(Given passage)
↓
# Thrive 30 Gallon Tropical Kit on sale at Petsmart. Is it worth it?



## DenimDendro (Sep 13, 2020)

The Petsmart in my area has its ‘Thrive Tropical Reptile Terrarium Essentials Kit’ on sale for $100. I understand that I won’t need most if not any of the extra components, but $100 for an 18x18x24 is pretty good. I’m just skeptical on the quality. Does anybody have any experience on these tanks that could testify whether or not this is a good tank for darts?


----------



## Socratic Monologue (Apr 7, 2018)

Almost everything that isn't the tank itself isn't useful for darts (you could buy some screw-in LEDs and use the dome fixture, I guess, if you are OK with the looks of the fixture). The tank itself doesn't allow for anything like decent passive ventilation, judging from the pics (there is no low-placed vent in front), and so is sub-par from the POV of the basic design. A person would have to mod the top just as with Exos or ZooMeds, and there likely is much less collective knowledge on how to do that well on that brand, given that Exos are by far the most used vivs.

Also, supporting PetSmart is...um...less than helpful to the hobby as a whole, given the damage that company does both to animals and to legitimate herp businesses.

Hard pass.


----------



## DenimDendro (Sep 13, 2020)

Socratic Monologue said:


> Almost everything that isn't the tank itself isn't useful for darts (you could buy some screw-in LEDs and use the dome fixture, I guess, if you are OK with the looks of the fixture). The tank itself doesn't allow for anything like decent passive ventilation, judging from the pics (there is no low-placed vent in front), and so is sub-par from the POV of the basic design. A person would have to mod the top just as with Exos or ZooMeds, and there likely is much less collective knowledge on how to do that well on that brand, given that Exos are by far the most used vivs.
> 
> Also, supporting PetSmart is...um...less than helpful to the hobby as a whole, given the damage that company does both to animals and to legitimate herp businesses.
> 
> Hard pass.


Got it. Thanks for the insight. I think I’ll pass and get an Exo Terra or ZooMed from a local pet store.


----------



## Socratic Monologue (Apr 7, 2018)

You won't regret not skimping on the basic enclosure.

Different price bracket, but here's another option:









InSitu Ecosystems


InSitu creates vivariums and terrariums for the plant, herp and insect hobbies for the keeping of orchids, poison frogs, geckos, tarantulas and others. Our innovative approach solves many of the problems hobbyists have faced with drainage, air circulation, misting, lighting and feeder insect...




insituecosystems.com





I have two, and I think they have a lot going for them.


----------



## fishingguy12345 (Apr 7, 2019)

This is NOT case of a penny saved is a penny earned... 

Getting a good terrarium as a start is important...


----------



## bssknox (Apr 24, 2017)

Scour Facebook marketplace and Craigslist for a few weeks and you'll likely find some cheap priced Exo's for sale. Paid $50 for my last 18x18x24 Exo.


----------
↑
(Supplied data)
↓
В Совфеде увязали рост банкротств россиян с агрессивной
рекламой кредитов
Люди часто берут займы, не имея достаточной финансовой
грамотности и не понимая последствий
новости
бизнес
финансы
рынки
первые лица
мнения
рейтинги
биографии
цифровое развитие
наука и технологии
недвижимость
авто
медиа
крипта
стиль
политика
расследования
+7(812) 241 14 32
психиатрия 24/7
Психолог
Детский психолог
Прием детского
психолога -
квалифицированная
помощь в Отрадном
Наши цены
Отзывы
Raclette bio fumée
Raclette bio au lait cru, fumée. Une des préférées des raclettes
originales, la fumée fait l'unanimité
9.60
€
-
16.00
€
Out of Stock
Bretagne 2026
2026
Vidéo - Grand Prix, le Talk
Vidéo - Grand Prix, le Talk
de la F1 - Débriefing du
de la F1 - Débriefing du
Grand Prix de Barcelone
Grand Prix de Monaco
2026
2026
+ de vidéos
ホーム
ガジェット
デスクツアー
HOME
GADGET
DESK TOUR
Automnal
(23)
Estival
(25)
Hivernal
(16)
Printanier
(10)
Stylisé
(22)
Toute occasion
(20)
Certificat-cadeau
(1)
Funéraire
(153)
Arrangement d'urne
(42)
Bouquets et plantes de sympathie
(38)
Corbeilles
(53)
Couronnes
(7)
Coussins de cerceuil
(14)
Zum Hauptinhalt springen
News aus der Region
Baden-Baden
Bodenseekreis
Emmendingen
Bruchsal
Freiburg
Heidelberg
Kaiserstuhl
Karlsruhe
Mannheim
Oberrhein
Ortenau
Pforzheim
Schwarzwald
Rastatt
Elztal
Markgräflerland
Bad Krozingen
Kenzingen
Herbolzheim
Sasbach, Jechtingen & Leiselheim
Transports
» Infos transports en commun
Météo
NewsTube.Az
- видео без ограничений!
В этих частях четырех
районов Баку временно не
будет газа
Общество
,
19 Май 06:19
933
↑
(Explore the material)
**1)** Summarize the Thrive kit thread in two sentences.
**2)** Reproduce word for word the part of the Thrive kit thread that opens with the words containing "## fishingguy12345 (Apr" and closes with "last 18x18x24 Exo.".

(Exercise responses)
**1)** A forum member asks whether a Thrive tropical terrarium kit on sale at Petsmart for $100 is a good tank for darts. A reply finds the extra components mostly useless, faults the tank's lack of a low front vent for passive ventilation, and objects to supporting PetSmart; the original poster then decides to buy an Exo Terra or ZooMed instead, while other replies point to InSitu Ecosystems enclosures, stress starting with a good terrarium, and suggest finding cheap used Exos on Facebook Marketplace and Craigslist.

**2)**
## fishingguy12345 (Apr 7, 2019)

This is NOT case of a penny saved is a penny earned... 

Getting a good terrarium as a start is important...


----------



## bssknox (Apr 24, 2017)

Scour Facebook marketplace and Craigslist for a few weeks and you'll likely find some cheap priced Exo's for sale. Paid $50 for my last 18x18x24 Exo.